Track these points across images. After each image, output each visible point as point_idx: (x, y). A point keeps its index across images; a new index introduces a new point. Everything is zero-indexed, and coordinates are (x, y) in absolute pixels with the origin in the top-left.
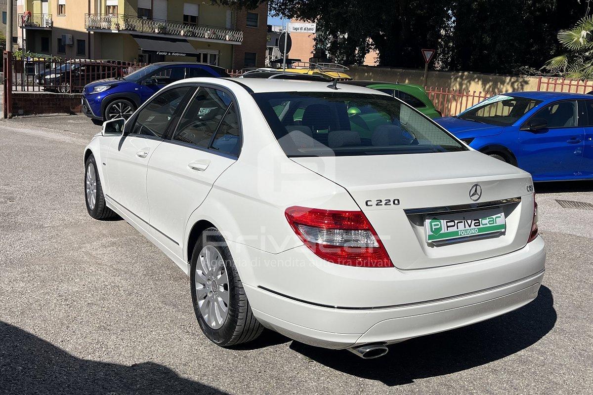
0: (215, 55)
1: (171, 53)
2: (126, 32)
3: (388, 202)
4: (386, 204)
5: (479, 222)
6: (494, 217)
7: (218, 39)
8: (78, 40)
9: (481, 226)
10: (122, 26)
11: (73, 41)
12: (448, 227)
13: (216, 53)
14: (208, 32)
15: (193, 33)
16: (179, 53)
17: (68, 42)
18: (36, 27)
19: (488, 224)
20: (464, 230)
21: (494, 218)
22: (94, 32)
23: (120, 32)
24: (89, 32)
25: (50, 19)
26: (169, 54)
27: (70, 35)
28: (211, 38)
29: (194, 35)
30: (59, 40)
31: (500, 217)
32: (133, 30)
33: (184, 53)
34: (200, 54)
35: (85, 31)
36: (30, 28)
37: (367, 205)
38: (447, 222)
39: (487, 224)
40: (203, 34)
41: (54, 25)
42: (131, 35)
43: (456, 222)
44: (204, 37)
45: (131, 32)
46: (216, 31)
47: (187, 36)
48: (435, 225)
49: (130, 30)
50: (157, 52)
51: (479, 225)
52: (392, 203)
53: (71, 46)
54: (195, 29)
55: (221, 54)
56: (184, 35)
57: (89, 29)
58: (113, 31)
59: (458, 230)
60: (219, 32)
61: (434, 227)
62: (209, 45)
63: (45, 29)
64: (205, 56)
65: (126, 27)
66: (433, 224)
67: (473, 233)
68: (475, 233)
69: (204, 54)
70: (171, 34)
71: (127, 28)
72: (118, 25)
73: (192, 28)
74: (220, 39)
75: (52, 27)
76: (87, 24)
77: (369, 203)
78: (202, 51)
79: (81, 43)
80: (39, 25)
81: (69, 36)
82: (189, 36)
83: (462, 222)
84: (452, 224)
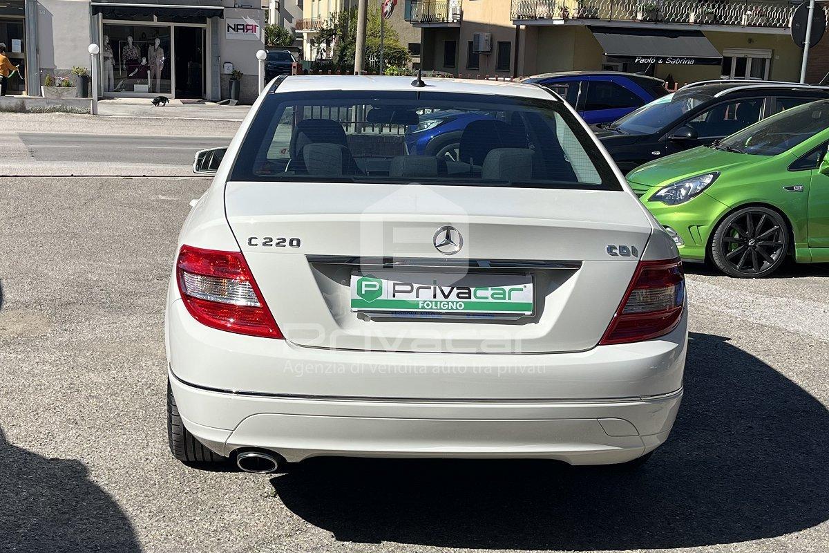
0: (764, 60)
1: (664, 59)
2: (579, 23)
3: (281, 242)
4: (278, 244)
5: (469, 293)
6: (507, 288)
7: (770, 26)
8: (499, 43)
9: (473, 299)
10: (573, 12)
11: (491, 45)
12: (395, 292)
13: (767, 55)
14: (749, 12)
15: (715, 16)
16: (680, 59)
17: (484, 47)
18: (437, 22)
19: (490, 298)
20: (431, 302)
21: (507, 291)
22: (527, 26)
23: (568, 23)
24: (518, 27)
25: (458, 8)
26: (660, 62)
27: (486, 34)
28: (755, 25)
29: (716, 21)
30: (471, 43)
31: (522, 290)
32: (593, 18)
33: (691, 59)
34: (730, 59)
35: (510, 24)
36: (427, 26)
37: (250, 243)
38: (395, 284)
39: (487, 298)
40: (736, 19)
41: (465, 18)
42: (589, 26)
43: (416, 286)
44: (739, 23)
45: (588, 23)
46: (767, 10)
47: (701, 23)
48: (366, 286)
49: (587, 17)
50: (635, 58)
51: (470, 298)
52: (287, 243)
53: (488, 54)
54: (719, 8)
55: (777, 57)
56: (695, 22)
57: (519, 20)
58: (555, 23)
59: (417, 299)
60: (772, 11)
61: (364, 289)
62: (750, 40)
63: (449, 25)
64: (741, 63)
65: (579, 12)
66: (364, 283)
67: (452, 309)
68: (457, 309)
69: (738, 59)
70: (667, 22)
71: (582, 15)
72: (564, 9)
73: (713, 8)
74: (775, 26)
75: (460, 21)
76: (515, 10)
77: (253, 242)
78: (735, 54)
79: (504, 46)
80: (443, 20)
81: (485, 36)
82: (707, 23)
83: (430, 288)
84: (408, 288)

» Work required
Will you return exactly the lines above from the one with "43: (456, 222)" down to the one with "81: (69, 36)", counting both as part of the range?

» Worked solution
43: (456, 222)
44: (204, 37)
45: (131, 32)
46: (216, 31)
47: (187, 36)
48: (435, 225)
49: (130, 30)
50: (157, 52)
51: (479, 225)
52: (392, 203)
53: (71, 46)
54: (195, 29)
55: (221, 54)
56: (184, 35)
57: (89, 29)
58: (113, 31)
59: (458, 230)
60: (219, 32)
61: (434, 227)
62: (209, 45)
63: (45, 29)
64: (205, 56)
65: (126, 27)
66: (433, 224)
67: (473, 233)
68: (475, 233)
69: (204, 54)
70: (171, 34)
71: (127, 28)
72: (118, 25)
73: (192, 28)
74: (220, 39)
75: (52, 27)
76: (87, 24)
77: (369, 203)
78: (202, 51)
79: (81, 43)
80: (39, 25)
81: (69, 36)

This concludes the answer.